Todos tenemos
motivos para comportarnos como lo hacemos. Es mejor ser comprensivos y tratar
de sacar lo bueno que tenemos todos, que hacer juicios y condenas.
En las oscuras
tierras de las brujas y los trolls, vivía hace mucho tiempo el dragón más
terrible que nunca existió. Sus mágicos poderes le permitían ser como una nube,
para moverse rápido como el viento, ser ligero como una pluma y tomar cualquier
forma, desde una simple ovejita, a un feroz ogro. Y por ser un dragón nube, era
el único capaz de lanzar por su boca no sólo llamaradas de fuego, sino
brillantes rayos de tormenta.
El dragón nube
atacaba aldeas y poblados sólo por placer, por el simple hecho de oír los
gritos de la gente ante sus terribles apariciones. Pero únicamente encontraba
verdadera diversión cada vez que los hombres enviaban a alguno de sus
caballeros y héroes a tratar de acabar con él. Entonces se entretenía haciendo
caer interminables lluvias sobre su armadura, o diminutos relámpagos que
requemaban y ponían de punta todos los pelos del valiente caballero. Luego se
transformaba en una densa niebla, y el caballero, sin poder ver nada a su
alrededor, ni siquiera era consciente de que la nube en que estaba sumergido se
elevaba y echaba a volar. Y tras jugar con él por los aires durante un buen
rato, hasta que quedaba completamente mareado, el dragón volvía a su forma
natural, dejando al pobre héroe flotando en el aire. Entonces no dejaba de reír
y abrasarlo con sus llamaradas, mientras caía a gran velocidad hasta estamparse
en la nieve de las frías montañas, donde dolorido, helado y chamuscado, el
abandonado caballero debía buscar el largo camino de vuelta.
Sólo el joven
Yela, el hijo pequeño del rey, famoso desde pequeño por sus constantes
travesuras, sentía cierta simpatía por el dragón. Algo en su interior le decía
que no podía haber nadie tan malo y que, al igual que le había pasado a él
mismo de pequeño, el dragón podría aprender a comportarse correctamente. Así
que cuando fue en su busca, lo hizo sin escudo ni armaduras, totalmente
desarmado, dispuesto a averiguar qué era lo que llevaba al dragón a actuar de
aquella manera.
El dragón, nada
más ver venir al joven príncipe, comenzó su repertorio de trucos y torturas.

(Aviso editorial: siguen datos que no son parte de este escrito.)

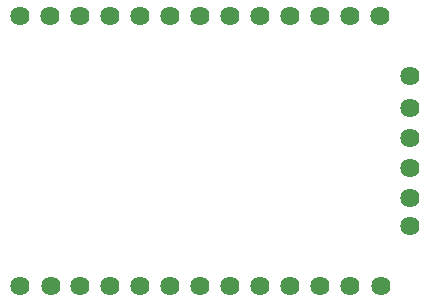
<source format=gbs>
G04 Layer: BottomSolderMaskLayer*
G04 EasyEDA v6.5.3, 2022-04-19 22:15:57*
G04 160cfc1a8d0c4c478010f6dc8366fd90,3d704182bbbd40308880d08212c7ad4d,10*
G04 Gerber Generator version 0.2*
G04 Scale: 100 percent, Rotated: No, Reflected: No *
G04 Dimensions in inches *
G04 leading zeros omitted , absolute positions ,3 integer and 6 decimal *
%FSLAX36Y36*%
%MOIN*%

%ADD44C,0.0640*%

%LPD*%
D44*
G01*
X400000Y3300000D03*
G01*
X500000Y3300000D03*
G01*
X600000Y3300000D03*
G01*
X700000Y3300000D03*
G01*
X800000Y3300000D03*
G01*
X900000Y3300000D03*
G01*
X1000000Y3300000D03*
G01*
X1100000Y3300000D03*
G01*
X1200000Y3300000D03*
G01*
X1300000Y3300000D03*
G01*
X1400000Y3300000D03*
G01*
X1500000Y3300000D03*
G01*
X1600000Y3300000D03*
G01*
X505000Y2400000D03*
G01*
X600000Y2400000D03*
G01*
X700000Y2400000D03*
G01*
X800000Y2400000D03*
G01*
X900000Y2400000D03*
G01*
X1000000Y2400000D03*
G01*
X1100000Y2400000D03*
G01*
X1200000Y2400000D03*
G01*
X1300000Y2400000D03*
G01*
X1400000Y2400000D03*
G01*
X1500000Y2400000D03*
G01*
X1605280Y2401579D03*
G01*
X1700000Y3100000D03*
G01*
X1701580Y2994720D03*
G01*
X1701580Y2894720D03*
G01*
X1701580Y2794720D03*
G01*
X1701580Y2694720D03*
G01*
X1700000Y2600000D03*
G01*
X400000Y2400000D03*
M02*

</source>
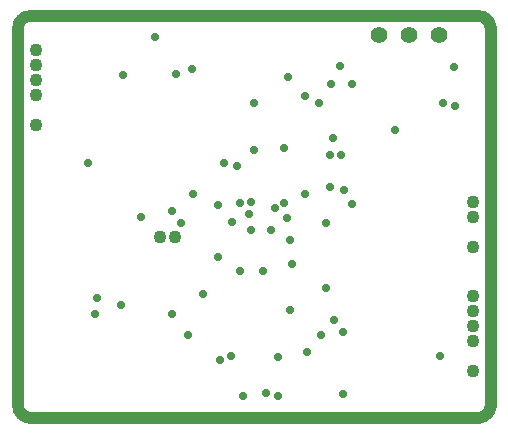
<source format=gbr>
%TF.GenerationSoftware,Altium Limited,Altium Designer,20.1.14 (287)*%
G04 Layer_Physical_Order=2*
G04 Layer_Color=32768*
%FSLAX45Y45*%
%MOMM*%
%TF.SameCoordinates,D919A4BC-3EF6-4BA5-801F-EB9C9E4D33F9*%
%TF.FilePolarity,Negative*%
%TF.FileFunction,Copper,L2,Inr,Plane*%
%TF.Part,Single*%
G01*
G75*
%TA.AperFunction,ComponentPad*%
%ADD47C,1.10000*%
%TA.AperFunction,NonConductor*%
%ADD52C,1.01600*%
%TA.AperFunction,ComponentPad*%
%ADD53C,1.40000*%
%TA.AperFunction,ViaPad*%
%ADD54C,0.70000*%
D47*
X150000Y2476701D02*
D03*
Y2730701D02*
D03*
Y2857701D02*
D03*
Y2984701D02*
D03*
Y3111701D02*
D03*
X3850000Y1447825D02*
D03*
Y1701825D02*
D03*
Y1828825D02*
D03*
Y396000D02*
D03*
Y650000D02*
D03*
Y777000D02*
D03*
Y904000D02*
D03*
Y1031000D02*
D03*
X1327000Y1526274D02*
D03*
X1200000D02*
D03*
D52*
X3900000Y0D02*
G03*
X4000000Y100000I0J100000D01*
G01*
X4000000Y3300000D02*
G03*
X3900000Y3400000I-100000J0D01*
G01*
X100000D02*
G03*
X0Y3300000I0J-100000D01*
G01*
Y100000D02*
G03*
X100000Y0I100000J0D01*
G01*
X3900000D02*
X3900000D01*
X3999999Y100000D02*
X4000000D01*
X3999999D02*
X4000000Y3300000D01*
Y3300000D02*
Y3300000D01*
X100000Y3400000D02*
X3900000Y3400000D01*
X100000D02*
Y3400000D01*
X-1Y3300000D02*
X0Y3300000D01*
X-1Y3300000D02*
X0Y100000D01*
X100000Y0D02*
X3900000D01*
D53*
X3312371Y3239427D02*
D03*
X3058371D02*
D03*
X3566371D02*
D03*
D54*
X2829994Y1809996D02*
D03*
X592500Y2157500D02*
D03*
X2145000Y1586274D02*
D03*
X2277138Y1694504D02*
D03*
X2666391Y2364177D02*
D03*
X2547592Y2660000D02*
D03*
X2000000Y2270148D02*
D03*
X1853444Y2127509D02*
D03*
X1694752Y1799258D02*
D03*
X1881618Y1821618D02*
D03*
X1695114Y1360607D02*
D03*
X1705783Y483915D02*
D03*
X1740000Y2160000D02*
D03*
X884216Y2905001D02*
D03*
X2639273Y2223700D02*
D03*
X2756474Y1926334D02*
D03*
X2429995Y1889996D02*
D03*
X2175624Y1775625D02*
D03*
X2250000Y1820000D02*
D03*
X2607591Y1645500D02*
D03*
X2319995Y1299997D02*
D03*
X2675000Y825000D02*
D03*
X1975000Y1825000D02*
D03*
X2750000Y725000D02*
D03*
X1300000Y1750000D02*
D03*
X1815000Y1654876D02*
D03*
X1968229Y1586274D02*
D03*
X2300000Y1500000D02*
D03*
X1880000Y1240000D02*
D03*
X1957406Y1728365D02*
D03*
X1380000Y1650000D02*
D03*
X2070000Y1240000D02*
D03*
X1804794Y523379D02*
D03*
X2823370Y2825000D02*
D03*
X3596173Y2660827D02*
D03*
X1161895Y3225000D02*
D03*
X2283185Y2886626D02*
D03*
X2252251Y2282127D02*
D03*
X3570000Y520000D02*
D03*
X2607500Y1100000D02*
D03*
X2561771Y700000D02*
D03*
X2300000Y910000D02*
D03*
X2200000Y511972D02*
D03*
X1438500Y700000D02*
D03*
X1567500Y1050000D02*
D03*
X1039641Y1700000D02*
D03*
X1340000Y2910000D02*
D03*
X2000000Y2665333D02*
D03*
X1475000Y2955126D02*
D03*
X1480000Y1890000D02*
D03*
X670000Y1010000D02*
D03*
X3700000Y2640000D02*
D03*
X3193871Y2435454D02*
D03*
X3690000Y2970000D02*
D03*
X2200000Y180000D02*
D03*
X2100000Y210000D02*
D03*
X1900000Y180000D02*
D03*
X2446056Y552348D02*
D03*
X2732864Y2224118D02*
D03*
X2650000Y2825000D02*
D03*
X2725000Y2975000D02*
D03*
X2639273Y1948700D02*
D03*
X2425000Y2725000D02*
D03*
X2750000Y200000D02*
D03*
X1300000Y875000D02*
D03*
X650000D02*
D03*
X875000Y950000D02*
D03*
%TF.MD5,f6186a5e5099fdbb912af5a6056acac0*%
M02*

</source>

Yela encontró sus trucos verdaderamente únicos, incluso divertidos, y se
atrevió a disfrutar de aquellos momentos junto al dragón. Cuando por fin se
estampó contra la nieve, se levantó chamuscado y dolorido, pero muy sonriente,
y gritó: “ ¡Otra vez! ¡Yuppi!”.
El dragón nube
se sorprendió, pero parecía que hubiera estado esperando aquello durante
siglos, pues no dudó en repetir sus trucos, y hacer algunos más, para alegría
del joven príncipe, quien disfrutó de cada juego del dragón. Éste se divertía
tanto que comenzó a mostrar especial cuidado y delicadeza con su compañero de
juegos, hasta tal punto, que cuando pararon para descansar un rato, ambos lo
hicieron juntos y sonrientes, como dos buenos amigos.
Yela no sólo
siguió dejando que el dragón jugara con él. El propio príncipe comenzó a hacer
gracias, espectáculos y travesuras que hacían las delicias del dragón, y juntos
idearon muchos nuevos trucos. Finalmente Yela llegó a conocer a la familia del
dragón, sólo para darse cuenta de que, a pesar de tener cientos de años, no era
más que un dragón chiquitito, un niño enorme con ganas de hacer travesuras y
pasarlo bien.
Y así, pudo el
príncipe regresar a su reino sobre una gran nube con forma de dragón, ante la
alegría y admiración de todos. Y con la ayuda de niños, cómicos, actores y
bufones, pudieron alegrar tanto la vida del pequeño dragón, que nunca más
necesitó hacer daño a nadie para divertirse. Y como pago por sus diversiones,
regalaba su lluvia, su sombra y sus rayos a cuantos los necesitaban.